Tumorigenicity, oncogene transfection, and radiosensitivity.

PURPOSE

Reports that the incorporation of exogenous oncogenes confer radioresistance have excited interest and controversy. We investigate whether human cell lines transformed to a malignant phenotype by gamma-rays or by chemicals became radioresistant.

MATERIALS AND METHODS

Rodent intestinal epithelial cells immortalized by the HPV virus, human immortalized bronchoepithelial cells and their malignant counterparts transformed by alpha-particles, uroepithelial cells and their malignant counterparts transformed either by alpha-particles or methylcholanthrine-4, and osteosarcoma cells and their nonmalignant counterparts into which the Rb gene had been introduced were used. Dose response curves for all of these cell lines were obtained by exposure to cesium 137 gamma-rays at a dose-rate of 1.18 Gy/min.

RESULTS

There was a dramatic increase in resistance to gamma-rays when H-ras was transfected into rodent intestinal epithelial cells.

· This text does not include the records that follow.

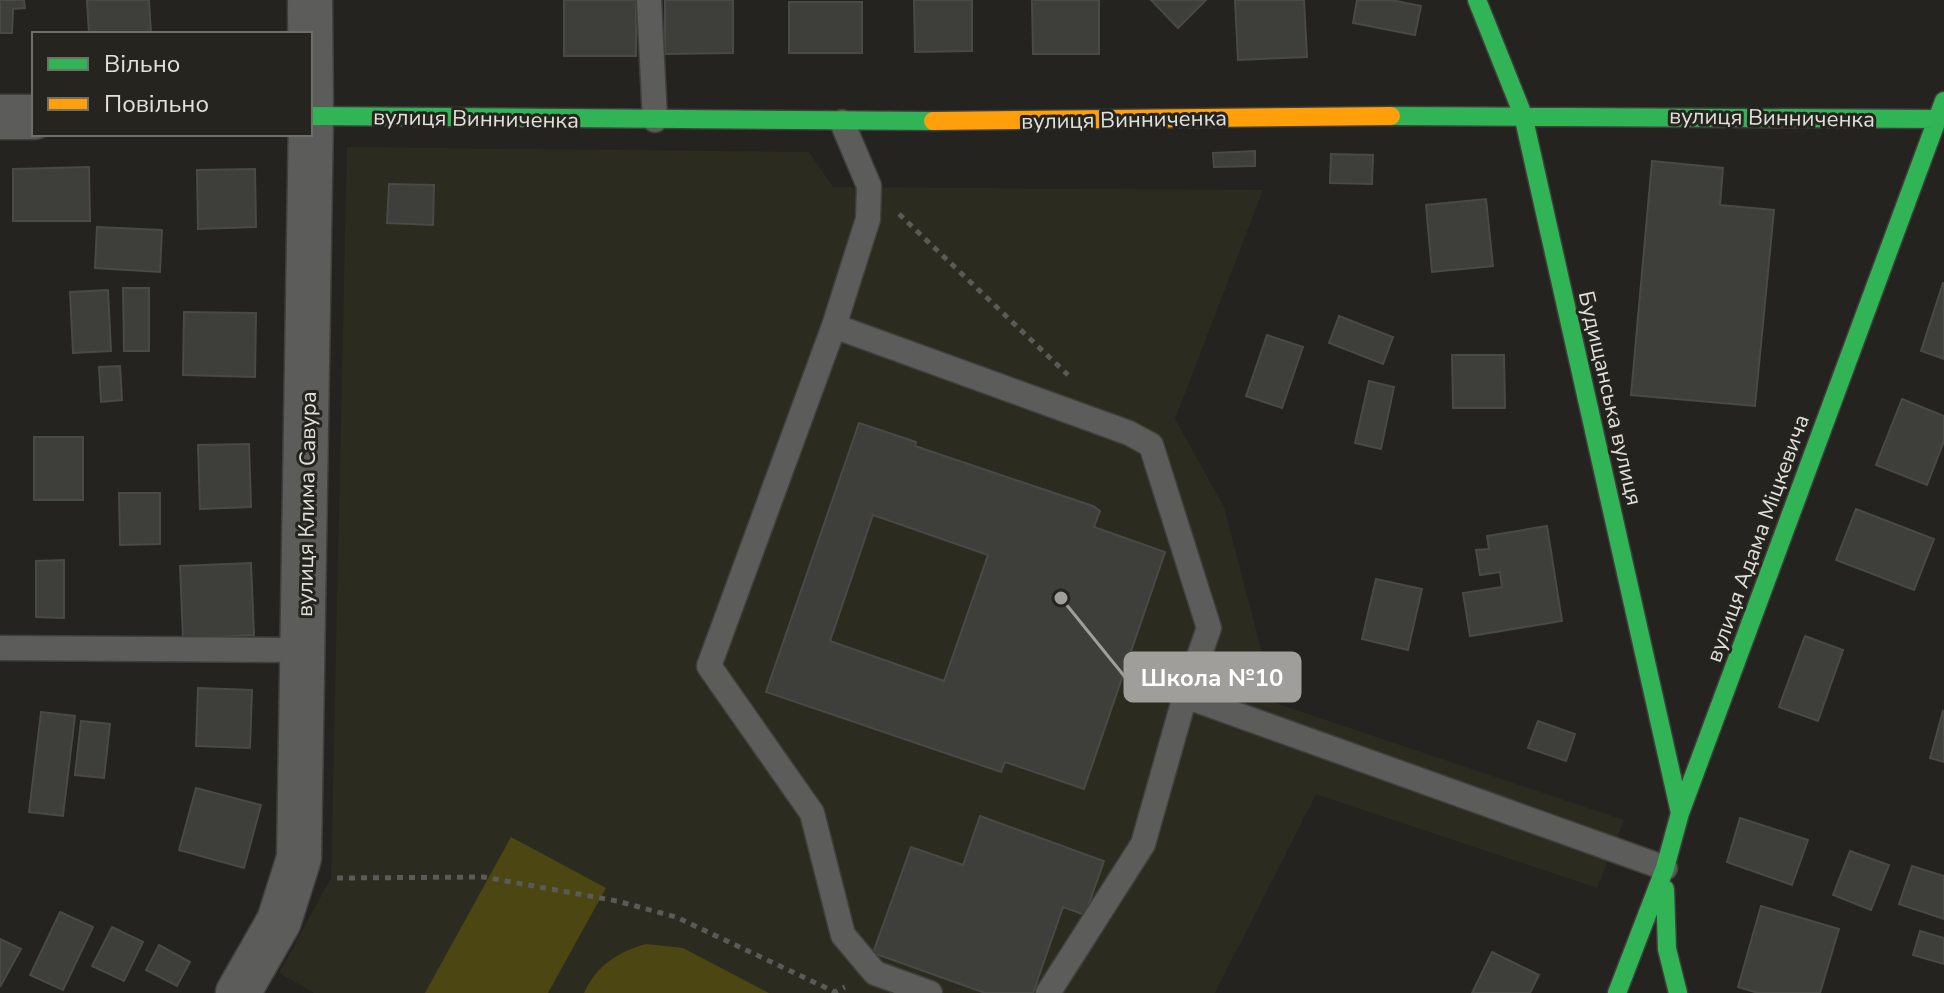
<svg xmlns="http://www.w3.org/2000/svg" width="1944" height="993" font-family="'Nunito Sans',sans-serif">
<rect width="100%" height="100%" fill="#24231f"/>
<path fill="#2c2b1f" d="M347,147L809,152L833,187L1263,190L1175,419L1224,507L1275,703L1624,820L1597,888L1316,794L1215,993H314L279,973L331,878Z"/>
<path fill="#4b4612" d="M511,837L606,888L548,993H425Z
M646,944L683,948L769,993H584C597,965 618,952 646,944Z"/>
<path fill="#3e3e3a" stroke="#494946" stroke-width="2" fill-rule="evenodd" d="M0,0H24L25,8L13,9L12,33H0Z
M87,0H149L151,34H89Z
M564,0H636V56H564Z
M665,0H733V53L665,54Z
M914,0H972V51L915,52Z
M1032,0H1099V54H1033Z
M1151,0H1206L1178,28Z
M1235,0H1304L1307,57L1238,60Z
M1357,0H1391L1421,6L1415,35L1353,23Z
M789,2H862V53H789Z
M1255,151V166L1214,167L1213,153Z
M1331,154L1373,155L1372,184L1330,183Z
M1652,161L1723,168L1720,205L1774,210L1755,406L1631,395Z
M89,167L90,221H13V169Z
M255,169L256,227L198,229L197,170Z
M389,184L434,185L433,225L387,223Z
M1486,199L1493,266L1432,272L1426,205Z
M97,227L162,230L160,272L95,268Z
M1943,283H1944V359L1921,351Z
M123,288H149V351H124Z
M108,290L111,351L73,353L70,292Z
M184,312L256,313L255,377L183,375Z
M1339,316L1393,337L1383,364L1329,343Z
M1267,335L1303,347L1282,408L1246,396Z
M1452,355H1504L1505,408H1453Z
M120,366L122,400L101,402L99,367Z
M1369,381L1394,387L1381,449L1355,443Z
M1902,399L1944,416V441L1927,485L1876,465Z
M859,423L916,442L915,446L1093,506L1100,511L1094,527L1165,552L1084,789L1005,762L1001,772L766,692ZM873,515L988,555L944,681L830,641Z
M34,437H83V500H34Z
M249,444L251,507L200,509L198,445Z
M119,493H160V544L120,545Z
M1856,509L1934,539L1914,590L1836,560Z
M1547,526L1562,621L1470,636L1463,593L1502,587L1500,572L1480,575L1476,550L1489,549L1487,536Z
M64,560V618L36,617V561Z
M251,563L254,635L183,638L180,566Z
M1376,579L1422,589L1408,650L1362,639Z
M1805,636L1843,650L1818,721L1779,707Z
M198,688L252,690L250,748L196,746Z
M1943,711L1944,712V762L1930,758Z
M41,712L75,716L63,816L29,812Z
M81,721L110,724L104,778L75,775Z
M1538,721L1575,734L1566,761L1528,748Z
M196,788L261,805L244,868L179,850Z
M980,816L1104,861L1085,915L1063,907L1033,993H985L873,953L911,847L963,865Z
M1740,818L1808,840L1792,885L1727,862Z
M1850,851L1889,865L1871,910L1833,895Z
M1912,866L1944,876V919L1899,904Z
M1761,906L1839,929L1820,993H1758L1738,987Z
M60,912L93,927L63,990L30,975Z
M112,927L143,942L124,981L92,966Z
M1920,931L1944,938V964L1913,955Z
M0,939L21,949L0,987Z
M159,945L190,962L177,986L146,970Z
M1492,952L1539,975L1530,993H1472Z"/>
<g fill="none" stroke-linecap="round" stroke-linejoin="round">
<defs>
<path id="lane" d="M649,0L655,120
M842,122L869,186L868,219L834,326L709,666L812,813L843,935L875,973L930,993
M834,326L1129,433L1151,445L1209,628L1185,696
M0,648L304,650
M1048,993L1143,844L1185,696L1665,868"/>
<path id="street" d="M0,117H34
M238,993L279,921L299,858L311,116L310,0"/>
<path id="fast" d="M1477,0L1523,115L1680,813
M310,116L933,121
M1391,116L1938,119
M1665,889L1667,949L1678,993
M1617,993L1665,868L1680,813L1944,101"/>
<path id="slow" d="M933,121L1391,116"/>
</defs>
<use href="#lane" stroke="#3f3f3b" stroke-width="27"/>
<use href="#street" stroke="#3f3f3b" stroke-width="47"/>
<use href="#fast" stroke="#3f3f3b" stroke-width="21"/>
<use href="#slow" stroke="#3f3f3b" stroke-width="21"/>
<path stroke="#5a5a56" stroke-width="5" stroke-dasharray="6 6" stroke-linecap="butt" d="M899,214L1068,375
M337,878L484,877L617,901L676,917L835,992L845,987"/>
<use href="#lane" stroke="#5c5c5a" stroke-width="24"/>
<use href="#street" stroke="#5c5c5a" stroke-width="44"/>
<use href="#fast" stroke="#30b455" stroke-width="18"/>
<use href="#slow" stroke="#ff9f0a" stroke-width="18"/>
</g>
<g text-anchor="middle" stroke-width="6" stroke-linejoin="round" paint-order="stroke">
<g font-size="22" fill="#e1e1dc" stroke="#25241e">
<text transform="translate(1772 117) rotate(1)" y="8">вулиця Винниченка</text>
<text transform="translate(476 118) rotate(1)" y="8">вулиця Винниченка</text>
<text transform="translate(1124 119) rotate(-1)" y="8">вулиця Винниченка</text>
<text transform="translate(1611 398) rotate(77)" y="8">Будищанська вулиця</text>
<text transform="translate(306 504) rotate(-89)" y="8">вулиця Клима Савура</text>
<text transform="translate(1757 538) rotate(-70)" y="8">вулиця Адама Міцкевича</text>
</g>
</g>
<path fill="none" stroke="#9f9e9a" stroke-width="3" d="M1061 598L1125 677"/>
<circle fill="#9f9e9a" stroke="#25241e" stroke-width="3" cx="1061" cy="598" r="8"/>
<rect fill="#9f9e9a" stroke="#9f9e9a" stroke-width="3" x="1125" y="653" width="175" height="48" rx="8"/>
<g font-size="24" text-anchor="middle" font-weight="bold" fill="#fff">
<text x="1212" y="686">Школа №10</text>
</g>
<rect x="32" y="32" width="280" height="104" fill="#25241e" stroke="#70706a" stroke-width="2"/>
<rect x="48" y="58" width="40" height="12" fill="#30b455" stroke="#70706a" stroke-width="2"/>
<text x="104" y="72" font-size="24" fill="#e1e1dc">Вільно</text>
<rect x="48" y="98" width="40" height="12" fill="#ff9f0a" stroke="#70706a" stroke-width="2"/>
<text x="104" y="112" font-size="24" fill="#e1e1dc">Повільно</text>
</svg>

By contrast, in the case of the three human cell lines used, no consistent or significant change of radiosensitivity occurred when normal cells were transformed to a malignant state by alpha-particles or by a chemical carcinogen.

CONCLUSIONS

Experiments involving the introduction of foreign oncogenes to cause tumorigenicity and accompanying radioresistance do not have direct relevance in human tumors. In a number of different instances, the conversion to malignancy by means that more closely reflect what happens in practice (i.e., by radiation or a chemical carcinogen) is not necessarily accompanied by an increased radioresistance to low doses of radiation.